_Exercise requirements_
Repeat the listing below in full and exactly, but without its pictures.
==== Stored data
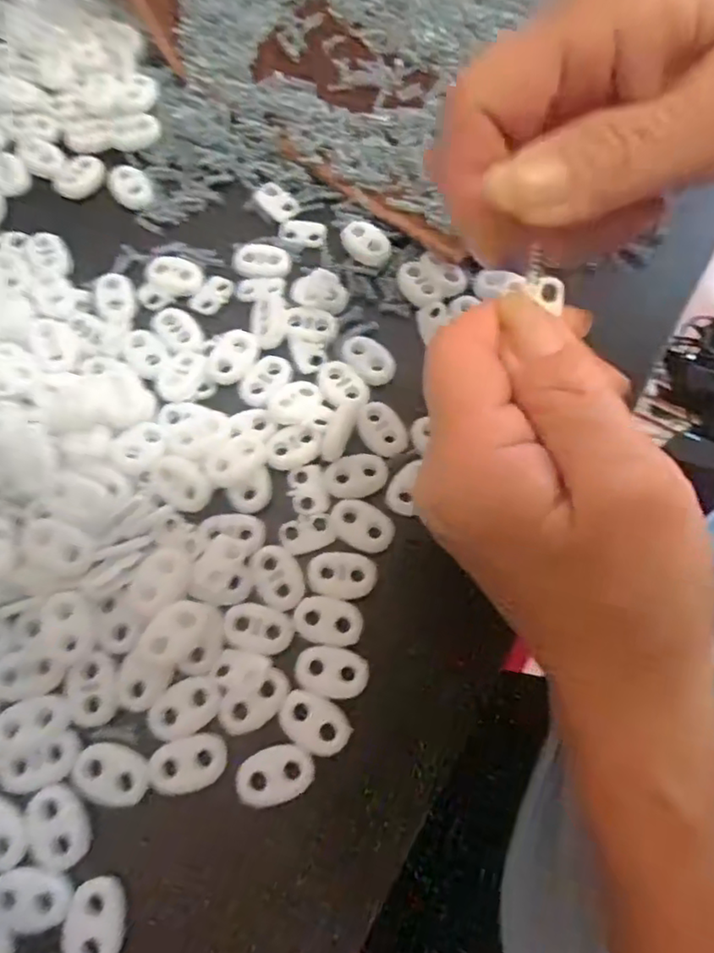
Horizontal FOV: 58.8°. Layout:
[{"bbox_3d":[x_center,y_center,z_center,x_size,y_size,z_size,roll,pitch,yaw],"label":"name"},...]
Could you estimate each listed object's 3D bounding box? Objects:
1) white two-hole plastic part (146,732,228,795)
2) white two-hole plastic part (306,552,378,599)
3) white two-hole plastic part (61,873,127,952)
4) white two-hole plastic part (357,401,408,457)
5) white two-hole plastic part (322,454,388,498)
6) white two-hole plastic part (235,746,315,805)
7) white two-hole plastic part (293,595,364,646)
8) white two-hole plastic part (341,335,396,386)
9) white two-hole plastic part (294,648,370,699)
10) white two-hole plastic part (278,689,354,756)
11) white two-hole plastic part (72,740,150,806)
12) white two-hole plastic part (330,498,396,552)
========
_Finished task_
Horizontal FOV: 58.8°. Layout:
[{"bbox_3d":[x_center,y_center,z_center,x_size,y_size,z_size,roll,pitch,yaw],"label":"name"},...]
Could you estimate each listed object's 3D bounding box? Objects:
1) white two-hole plastic part (146,732,228,795)
2) white two-hole plastic part (306,552,378,599)
3) white two-hole plastic part (61,873,127,952)
4) white two-hole plastic part (357,401,408,457)
5) white two-hole plastic part (322,454,388,498)
6) white two-hole plastic part (235,746,315,805)
7) white two-hole plastic part (293,595,364,646)
8) white two-hole plastic part (341,335,396,386)
9) white two-hole plastic part (294,648,370,699)
10) white two-hole plastic part (278,689,354,756)
11) white two-hole plastic part (72,740,150,806)
12) white two-hole plastic part (330,498,396,552)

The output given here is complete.